- SOURCE DATA

-- Opening Marker --

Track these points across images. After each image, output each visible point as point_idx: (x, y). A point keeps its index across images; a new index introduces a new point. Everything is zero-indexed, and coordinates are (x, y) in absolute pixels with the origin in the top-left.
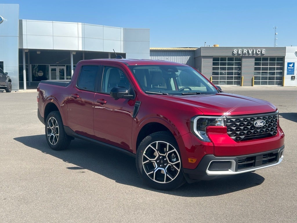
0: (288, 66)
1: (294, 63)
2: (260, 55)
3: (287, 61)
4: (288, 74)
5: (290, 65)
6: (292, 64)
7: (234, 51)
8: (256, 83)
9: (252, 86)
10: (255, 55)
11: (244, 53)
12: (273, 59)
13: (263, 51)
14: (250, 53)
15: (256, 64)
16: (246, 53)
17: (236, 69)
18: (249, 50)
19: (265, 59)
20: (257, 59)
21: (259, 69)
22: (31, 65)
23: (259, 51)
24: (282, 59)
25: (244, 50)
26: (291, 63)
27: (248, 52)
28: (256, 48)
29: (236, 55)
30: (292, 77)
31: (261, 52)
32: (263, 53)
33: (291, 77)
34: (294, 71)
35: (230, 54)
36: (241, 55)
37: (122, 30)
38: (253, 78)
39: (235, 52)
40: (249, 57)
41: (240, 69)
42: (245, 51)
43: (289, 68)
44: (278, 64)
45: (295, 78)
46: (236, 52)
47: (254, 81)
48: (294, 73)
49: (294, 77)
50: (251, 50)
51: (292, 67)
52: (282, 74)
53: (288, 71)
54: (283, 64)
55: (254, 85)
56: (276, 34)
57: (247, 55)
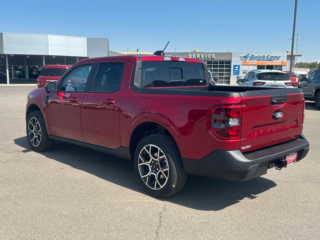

-- Closing Marker --

- EXERCISE
Without including any picture, set down every line above exactly as it stands.

- TASK SOLUTION
Track these points across images. After each image, output each visible point as point_idx: (x, y). A point keeps its index across images; a new index introduces a new point. Everything is zero-indexed, and coordinates are (x, y) in absolute pixels with the origin in the top-left.
0: (288, 66)
1: (294, 63)
2: (260, 55)
3: (287, 61)
4: (288, 74)
5: (290, 65)
6: (292, 64)
7: (234, 51)
8: (256, 83)
9: (252, 86)
10: (255, 55)
11: (244, 53)
12: (273, 59)
13: (263, 51)
14: (250, 53)
15: (256, 64)
16: (246, 53)
17: (236, 69)
18: (249, 50)
19: (265, 59)
20: (257, 59)
21: (259, 69)
22: (31, 65)
23: (259, 51)
24: (282, 59)
25: (244, 50)
26: (291, 63)
27: (248, 52)
28: (256, 48)
29: (236, 55)
30: (292, 77)
31: (261, 52)
32: (263, 53)
33: (291, 77)
34: (294, 71)
35: (230, 54)
36: (241, 55)
37: (122, 30)
38: (253, 78)
39: (235, 52)
40: (249, 57)
41: (240, 69)
42: (245, 51)
43: (289, 68)
44: (278, 64)
45: (295, 78)
46: (236, 52)
47: (254, 81)
48: (294, 73)
49: (294, 77)
50: (251, 50)
51: (292, 67)
52: (282, 74)
53: (288, 71)
54: (283, 64)
55: (254, 85)
56: (276, 34)
57: (247, 55)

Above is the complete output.